ЗАДАНИЕ. Перепишите целиком и без изменений отрывок о футбольной журналистике.

ПРИВЕДЁННЫЙ ОТРЫВОК.
- - - -

«Футбольная пресса», «футбольная журналистика» – эти выражения вошли в обиход, никто их не берет под сомнение. Да и что сомневаться, когда и пресса такая есть, и отряд журналистов, полностью посвятивших себя теме футбола, существует, хоть открывай еще одну секцию при Союзе журналистов! Мне даже доводилось читать несколько дипломных работ выпускников факультетов журналистики, где исследовалось состояние нашей футбольной прессы, творчество некоторых обозревателей.
И тем не менее иногда вспыхивают споры, так сказать, о роли, месте и значении футбольной журналистики. Идет ли она по пятам за игрой, повторяя и фотографируя, или, напротив, возглавляет ее, снабжает идеями? Понимаю, что мне, журналисту, тем более редактору специального еженедельника «Футбол – Хоккей», в данном случае лучше слушать, чем говорить. Но на некоторых особенностях нашей прессы я хотел бы остановиться.

- - - -

ЗАПИСАННЫЕ ДАННЫЕ.
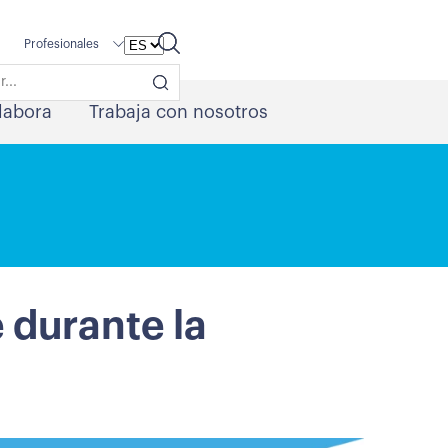
Profesionales
labora
Trabaja con nosotros
 durante la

- - - -

ОТВЕТ.
«Футбольная пресса», «футбольная журналистика» – эти выражения вошли в обиход, никто их не берет под сомнение. Да и что сомневаться, когда и пресса такая есть, и отряд журналистов, полностью посвятивших себя теме футбола, существует, хоть открывай еще одну секцию при Союзе журналистов! Мне даже доводилось читать несколько дипломных работ выпускников факультетов журналистики, где исследовалось состояние нашей футбольной прессы, творчество некоторых обозревателей.
И тем не менее иногда вспыхивают споры, так сказать, о роли, месте и значении футбольной журналистики. Идет ли она по пятам за игрой, повторяя и фотографируя, или, напротив, возглавляет ее, снабжает идеями? Понимаю, что мне, журналисту, тем более редактору специального еженедельника «Футбол – Хоккей», в данном случае лучше слушать, чем говорить. Но на некоторых особенностях нашей прессы я хотел бы остановиться.